Assignment -
Below are the records; count how many of their lines hold the string "inches" and give the number alone.

Supplied records -
◆ ◆ ◆ ◆

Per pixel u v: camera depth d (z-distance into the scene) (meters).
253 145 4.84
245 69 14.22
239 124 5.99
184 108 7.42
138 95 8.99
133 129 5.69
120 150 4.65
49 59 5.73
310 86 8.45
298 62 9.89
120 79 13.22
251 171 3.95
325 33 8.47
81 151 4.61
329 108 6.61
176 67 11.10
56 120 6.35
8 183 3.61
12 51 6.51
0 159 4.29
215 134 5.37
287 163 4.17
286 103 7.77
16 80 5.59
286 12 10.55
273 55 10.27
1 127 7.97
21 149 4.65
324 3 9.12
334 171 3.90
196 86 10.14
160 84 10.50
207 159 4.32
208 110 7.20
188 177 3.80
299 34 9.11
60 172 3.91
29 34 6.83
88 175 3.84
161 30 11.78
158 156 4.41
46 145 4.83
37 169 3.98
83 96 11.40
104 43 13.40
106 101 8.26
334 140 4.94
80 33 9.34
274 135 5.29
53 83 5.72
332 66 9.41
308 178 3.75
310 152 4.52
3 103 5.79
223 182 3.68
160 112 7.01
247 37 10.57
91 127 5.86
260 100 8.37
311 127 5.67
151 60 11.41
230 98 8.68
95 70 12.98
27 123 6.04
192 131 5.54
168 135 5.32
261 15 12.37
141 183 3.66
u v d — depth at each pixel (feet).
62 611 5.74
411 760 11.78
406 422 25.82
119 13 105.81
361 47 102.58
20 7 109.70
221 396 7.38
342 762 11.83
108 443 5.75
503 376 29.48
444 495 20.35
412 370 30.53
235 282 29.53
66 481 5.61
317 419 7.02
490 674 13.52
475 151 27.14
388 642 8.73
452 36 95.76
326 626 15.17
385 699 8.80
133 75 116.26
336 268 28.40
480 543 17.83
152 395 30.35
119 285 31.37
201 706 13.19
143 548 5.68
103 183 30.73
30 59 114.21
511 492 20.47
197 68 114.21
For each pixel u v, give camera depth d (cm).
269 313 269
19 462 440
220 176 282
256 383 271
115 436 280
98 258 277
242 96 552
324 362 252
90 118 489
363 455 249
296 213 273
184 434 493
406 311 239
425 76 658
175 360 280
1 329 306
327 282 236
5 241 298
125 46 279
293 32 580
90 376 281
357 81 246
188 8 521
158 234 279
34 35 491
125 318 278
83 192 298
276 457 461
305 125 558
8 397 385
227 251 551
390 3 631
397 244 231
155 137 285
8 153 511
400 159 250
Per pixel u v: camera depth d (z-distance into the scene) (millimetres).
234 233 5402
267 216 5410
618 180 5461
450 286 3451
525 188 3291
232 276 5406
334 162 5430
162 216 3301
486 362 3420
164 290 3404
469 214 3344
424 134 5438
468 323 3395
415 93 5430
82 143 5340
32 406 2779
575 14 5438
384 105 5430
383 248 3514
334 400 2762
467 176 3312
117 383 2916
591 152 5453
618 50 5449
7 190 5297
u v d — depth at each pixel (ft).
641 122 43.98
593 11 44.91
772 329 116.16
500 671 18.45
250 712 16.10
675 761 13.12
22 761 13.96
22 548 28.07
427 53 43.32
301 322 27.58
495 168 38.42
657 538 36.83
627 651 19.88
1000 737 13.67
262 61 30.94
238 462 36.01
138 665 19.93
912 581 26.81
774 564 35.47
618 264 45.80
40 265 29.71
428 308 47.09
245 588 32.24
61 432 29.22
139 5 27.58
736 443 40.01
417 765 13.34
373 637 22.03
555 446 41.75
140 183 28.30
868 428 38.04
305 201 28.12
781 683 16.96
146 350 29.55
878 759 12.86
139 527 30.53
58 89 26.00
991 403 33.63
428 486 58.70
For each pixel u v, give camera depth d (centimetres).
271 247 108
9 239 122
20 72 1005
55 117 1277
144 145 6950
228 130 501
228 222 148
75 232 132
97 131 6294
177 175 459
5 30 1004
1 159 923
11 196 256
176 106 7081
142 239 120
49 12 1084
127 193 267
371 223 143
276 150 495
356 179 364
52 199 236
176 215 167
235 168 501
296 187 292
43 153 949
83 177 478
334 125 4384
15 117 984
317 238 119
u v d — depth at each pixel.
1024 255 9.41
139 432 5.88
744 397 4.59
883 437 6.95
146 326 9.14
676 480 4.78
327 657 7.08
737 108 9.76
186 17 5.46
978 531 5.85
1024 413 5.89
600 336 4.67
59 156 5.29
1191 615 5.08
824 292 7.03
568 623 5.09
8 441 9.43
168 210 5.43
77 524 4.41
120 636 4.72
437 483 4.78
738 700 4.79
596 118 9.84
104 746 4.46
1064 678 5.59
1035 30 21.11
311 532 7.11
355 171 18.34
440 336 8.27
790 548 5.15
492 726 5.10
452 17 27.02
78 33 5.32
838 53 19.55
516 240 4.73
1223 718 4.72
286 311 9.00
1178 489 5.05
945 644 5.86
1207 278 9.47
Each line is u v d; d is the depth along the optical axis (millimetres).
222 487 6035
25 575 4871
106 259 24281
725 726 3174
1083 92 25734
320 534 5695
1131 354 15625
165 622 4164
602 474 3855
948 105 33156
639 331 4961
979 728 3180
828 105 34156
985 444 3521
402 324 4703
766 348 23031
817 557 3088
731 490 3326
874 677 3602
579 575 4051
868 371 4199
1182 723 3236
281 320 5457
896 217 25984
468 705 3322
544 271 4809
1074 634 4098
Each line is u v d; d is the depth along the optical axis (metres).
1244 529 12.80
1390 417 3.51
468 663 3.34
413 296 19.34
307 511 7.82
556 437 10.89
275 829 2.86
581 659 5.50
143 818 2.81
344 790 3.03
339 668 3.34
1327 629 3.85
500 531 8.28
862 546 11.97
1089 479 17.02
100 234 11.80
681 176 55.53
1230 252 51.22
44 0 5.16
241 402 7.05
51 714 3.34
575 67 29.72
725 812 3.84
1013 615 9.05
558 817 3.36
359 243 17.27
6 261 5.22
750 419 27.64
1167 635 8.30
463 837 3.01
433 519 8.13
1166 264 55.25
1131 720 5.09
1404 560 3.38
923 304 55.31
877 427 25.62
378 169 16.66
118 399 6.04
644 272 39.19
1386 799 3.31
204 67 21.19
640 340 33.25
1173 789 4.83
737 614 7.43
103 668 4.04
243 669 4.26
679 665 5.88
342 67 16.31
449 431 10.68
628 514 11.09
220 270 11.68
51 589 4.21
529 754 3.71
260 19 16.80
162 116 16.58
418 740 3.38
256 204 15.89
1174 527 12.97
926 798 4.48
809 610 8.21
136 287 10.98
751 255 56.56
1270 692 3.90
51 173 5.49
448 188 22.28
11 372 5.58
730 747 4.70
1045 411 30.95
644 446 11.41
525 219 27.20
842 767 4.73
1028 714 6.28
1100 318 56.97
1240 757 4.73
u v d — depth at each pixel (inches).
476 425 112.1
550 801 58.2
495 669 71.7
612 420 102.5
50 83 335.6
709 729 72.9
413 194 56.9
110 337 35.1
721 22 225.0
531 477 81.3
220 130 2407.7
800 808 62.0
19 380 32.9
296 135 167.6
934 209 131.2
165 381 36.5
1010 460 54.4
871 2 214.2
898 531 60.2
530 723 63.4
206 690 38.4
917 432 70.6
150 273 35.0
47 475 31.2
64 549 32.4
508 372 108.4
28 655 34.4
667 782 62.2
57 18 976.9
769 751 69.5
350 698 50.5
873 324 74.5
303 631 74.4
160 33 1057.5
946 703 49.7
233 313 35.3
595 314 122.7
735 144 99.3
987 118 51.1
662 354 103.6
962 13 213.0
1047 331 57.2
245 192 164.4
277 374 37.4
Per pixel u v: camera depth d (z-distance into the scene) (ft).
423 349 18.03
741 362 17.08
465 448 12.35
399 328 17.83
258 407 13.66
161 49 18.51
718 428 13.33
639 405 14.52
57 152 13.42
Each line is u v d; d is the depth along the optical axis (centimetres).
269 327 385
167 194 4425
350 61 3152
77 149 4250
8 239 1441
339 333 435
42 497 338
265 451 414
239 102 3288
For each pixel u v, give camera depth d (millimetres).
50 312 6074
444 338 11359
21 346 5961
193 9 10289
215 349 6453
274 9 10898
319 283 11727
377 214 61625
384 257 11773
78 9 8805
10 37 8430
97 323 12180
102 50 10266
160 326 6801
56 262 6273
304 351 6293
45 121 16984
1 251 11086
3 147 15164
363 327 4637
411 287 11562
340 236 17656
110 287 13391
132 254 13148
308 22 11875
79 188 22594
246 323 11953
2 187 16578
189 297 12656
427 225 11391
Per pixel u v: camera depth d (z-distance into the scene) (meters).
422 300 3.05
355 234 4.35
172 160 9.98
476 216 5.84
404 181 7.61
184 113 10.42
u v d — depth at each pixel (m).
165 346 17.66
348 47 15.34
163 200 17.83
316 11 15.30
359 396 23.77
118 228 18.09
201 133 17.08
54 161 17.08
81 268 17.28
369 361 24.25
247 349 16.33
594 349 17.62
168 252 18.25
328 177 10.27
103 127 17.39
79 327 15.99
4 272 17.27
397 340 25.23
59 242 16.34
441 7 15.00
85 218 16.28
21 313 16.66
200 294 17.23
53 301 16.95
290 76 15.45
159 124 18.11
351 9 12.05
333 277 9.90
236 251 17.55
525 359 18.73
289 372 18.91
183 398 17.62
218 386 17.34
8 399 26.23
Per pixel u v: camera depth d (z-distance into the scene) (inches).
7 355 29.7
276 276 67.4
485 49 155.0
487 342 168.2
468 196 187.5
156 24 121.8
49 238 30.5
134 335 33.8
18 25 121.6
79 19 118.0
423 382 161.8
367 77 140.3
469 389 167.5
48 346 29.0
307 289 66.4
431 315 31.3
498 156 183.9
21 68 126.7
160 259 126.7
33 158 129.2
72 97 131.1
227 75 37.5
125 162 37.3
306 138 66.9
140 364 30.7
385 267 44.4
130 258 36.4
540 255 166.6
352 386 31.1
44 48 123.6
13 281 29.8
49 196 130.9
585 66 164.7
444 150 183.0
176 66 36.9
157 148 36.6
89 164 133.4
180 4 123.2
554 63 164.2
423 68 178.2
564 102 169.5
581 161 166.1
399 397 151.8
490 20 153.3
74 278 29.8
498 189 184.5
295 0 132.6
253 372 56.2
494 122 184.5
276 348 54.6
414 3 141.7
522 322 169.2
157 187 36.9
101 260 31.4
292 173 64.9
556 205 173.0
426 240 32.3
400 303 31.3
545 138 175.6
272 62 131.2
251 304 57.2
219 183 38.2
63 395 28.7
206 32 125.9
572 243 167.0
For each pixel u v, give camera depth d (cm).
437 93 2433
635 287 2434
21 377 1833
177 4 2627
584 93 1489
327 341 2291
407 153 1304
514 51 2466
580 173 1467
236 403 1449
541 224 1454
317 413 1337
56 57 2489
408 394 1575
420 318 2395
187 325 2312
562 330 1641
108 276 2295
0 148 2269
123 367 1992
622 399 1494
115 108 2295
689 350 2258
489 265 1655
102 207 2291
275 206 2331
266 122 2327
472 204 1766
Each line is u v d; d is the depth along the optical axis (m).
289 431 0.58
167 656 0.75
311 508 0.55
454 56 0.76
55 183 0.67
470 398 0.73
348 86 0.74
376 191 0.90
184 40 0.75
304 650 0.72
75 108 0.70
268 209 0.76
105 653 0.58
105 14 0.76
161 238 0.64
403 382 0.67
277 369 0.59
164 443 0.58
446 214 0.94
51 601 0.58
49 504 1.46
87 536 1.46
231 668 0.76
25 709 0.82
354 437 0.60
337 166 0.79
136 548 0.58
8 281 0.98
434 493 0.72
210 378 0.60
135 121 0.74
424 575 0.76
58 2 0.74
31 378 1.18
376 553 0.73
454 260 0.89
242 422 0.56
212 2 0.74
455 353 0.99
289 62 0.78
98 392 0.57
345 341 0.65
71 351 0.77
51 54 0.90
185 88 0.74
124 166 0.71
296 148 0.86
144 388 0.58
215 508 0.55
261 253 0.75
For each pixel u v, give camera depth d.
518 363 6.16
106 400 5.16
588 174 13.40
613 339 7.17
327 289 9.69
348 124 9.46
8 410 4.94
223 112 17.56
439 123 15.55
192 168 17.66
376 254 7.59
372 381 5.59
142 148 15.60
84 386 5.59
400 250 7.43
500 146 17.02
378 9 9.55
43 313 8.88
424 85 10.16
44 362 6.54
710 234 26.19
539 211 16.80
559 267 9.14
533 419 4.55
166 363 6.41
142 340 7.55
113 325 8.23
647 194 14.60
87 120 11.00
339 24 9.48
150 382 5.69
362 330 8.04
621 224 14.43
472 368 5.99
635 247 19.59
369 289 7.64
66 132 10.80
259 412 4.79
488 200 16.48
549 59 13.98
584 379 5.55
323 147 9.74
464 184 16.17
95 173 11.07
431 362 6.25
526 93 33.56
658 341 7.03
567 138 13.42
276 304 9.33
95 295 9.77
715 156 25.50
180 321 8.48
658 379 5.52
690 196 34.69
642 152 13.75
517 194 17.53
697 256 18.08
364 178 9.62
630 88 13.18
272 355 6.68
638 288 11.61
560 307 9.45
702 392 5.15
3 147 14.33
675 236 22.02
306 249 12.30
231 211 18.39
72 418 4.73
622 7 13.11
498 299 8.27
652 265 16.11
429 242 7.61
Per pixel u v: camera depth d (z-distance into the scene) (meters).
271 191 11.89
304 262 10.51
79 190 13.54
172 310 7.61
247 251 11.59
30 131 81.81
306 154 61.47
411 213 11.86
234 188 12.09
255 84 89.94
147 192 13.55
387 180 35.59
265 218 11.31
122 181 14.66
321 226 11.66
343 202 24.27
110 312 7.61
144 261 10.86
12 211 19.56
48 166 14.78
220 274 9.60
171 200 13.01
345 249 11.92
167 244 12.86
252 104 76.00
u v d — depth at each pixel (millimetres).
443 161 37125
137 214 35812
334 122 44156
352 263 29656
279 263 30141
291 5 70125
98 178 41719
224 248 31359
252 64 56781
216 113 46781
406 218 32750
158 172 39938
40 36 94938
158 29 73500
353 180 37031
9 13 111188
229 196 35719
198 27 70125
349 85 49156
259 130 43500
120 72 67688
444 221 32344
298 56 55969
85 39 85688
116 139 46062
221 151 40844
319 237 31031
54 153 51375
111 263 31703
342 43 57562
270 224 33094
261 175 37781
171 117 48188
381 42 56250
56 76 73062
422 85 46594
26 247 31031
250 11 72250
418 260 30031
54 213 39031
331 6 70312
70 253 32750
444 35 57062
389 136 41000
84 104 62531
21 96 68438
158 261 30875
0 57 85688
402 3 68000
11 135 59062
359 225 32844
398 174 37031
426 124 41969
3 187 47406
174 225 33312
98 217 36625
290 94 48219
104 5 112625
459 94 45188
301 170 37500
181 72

◆ ◆ ◆ ◆

Answer section -
2